Aku menoleh dan rasanya ingin kutarik ucapan terimakasihku itu kembali.

"Untuk apa kau membantuku?"

Aku membencinya, benar-benar membencinya. Tatapan datarnya padaku, aku membencinya.

"Kau tidak memakan daging itu kan?"
Dia tidak menggubrisku. Aku pun kemudian membalasnya dengan tatapan nyalang.

"Untuk apa kau ingin tahu?" ujarku yang kemudian melangkah meninggalkannya di lorong. Aku masuk ke kamarku dan menguncinya. Ada sesuatu yang entah mengapa terasa sakit. Tatapan datar dan tatapan tak berdosa lelaki itu, aku membencinya.

***

Tok ... tok ... tok....
Seseorang mengetuk pintu kamarku ini tiga kali, ketukan yang panjangnya sama. Aku yang baru saja menangis di sudut kamar ini, bangkit.

"Dear, kau belum tidur kan?"
Suara itu, suara wanita yang mengajakku makan.

Aku membukanya perlahan.
"Ah, maafkan aku. Aku lupa kalau kau sedang berkabung, tidak seharusnya aku memberimu makan daging."

Wanita itu kini telah memakai pakaian yang berbeda, pakaiannya kini berwarna biru, riasan wajahnya pun juga serba biru. Polesan di bibir, polesan di dekat mata, bahkan kerlip-kerlip aneh yang ia tempelkan di wajahnya.

"Pertama-tama, aku ingin memperkenalkan diri. Sepertinya kau belum mengenalku bahkan kau tidak tertarik untuk mengetahuinya. Sayangnya, kau harus tahu, Dear."

Wanita itu kini sudah masuk dan duduk di sofa.

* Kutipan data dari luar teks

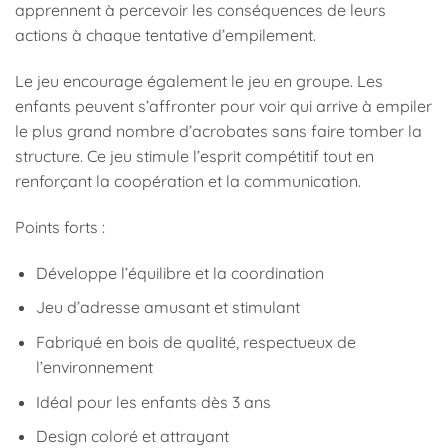
apprennent à percevoir les conséquences de leurs
actions à chaque tentative d’empilement.
Le jeu encourage également le jeu en groupe. Les
enfants peuvent s’affronter pour voir qui arrive à empiler
le plus grand nombre d’acrobates sans faire tomber la
structure. Ce jeu stimule l’esprit compétitif tout en
renforçant la coopération et la communication.
Points forts :
Développe l’équilibre et la coordination
Jeu d’adresse amusant et stimulant
Fabriqué en bois de qualité, respectueux de
l’environnement
Idéal pour les enfants dès 3 ans
Design coloré et attrayant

"Namaku Velothia Freund. Perdana menteri di kerajaan ini. Aku ke sini ingin membuat perjanjian denganmu."

Velothia mengajakku duduk di sampingnya.

"Mau tidak mau, kau memang harus mengikutinya. Jika kau masih ingin hidupmu dan adikmu selamat."

Aku membulatkan mata. Kali ini apalagi yang akan istana lakukan pada keluarga kami.

"Jangan sentuh adikku!"
Rahangku mengeras, entah mengapa ingin sekali aku menampar wanita ini.

"Tidak akan jika kau mematuhiku, dan berpura-pura di depan raja."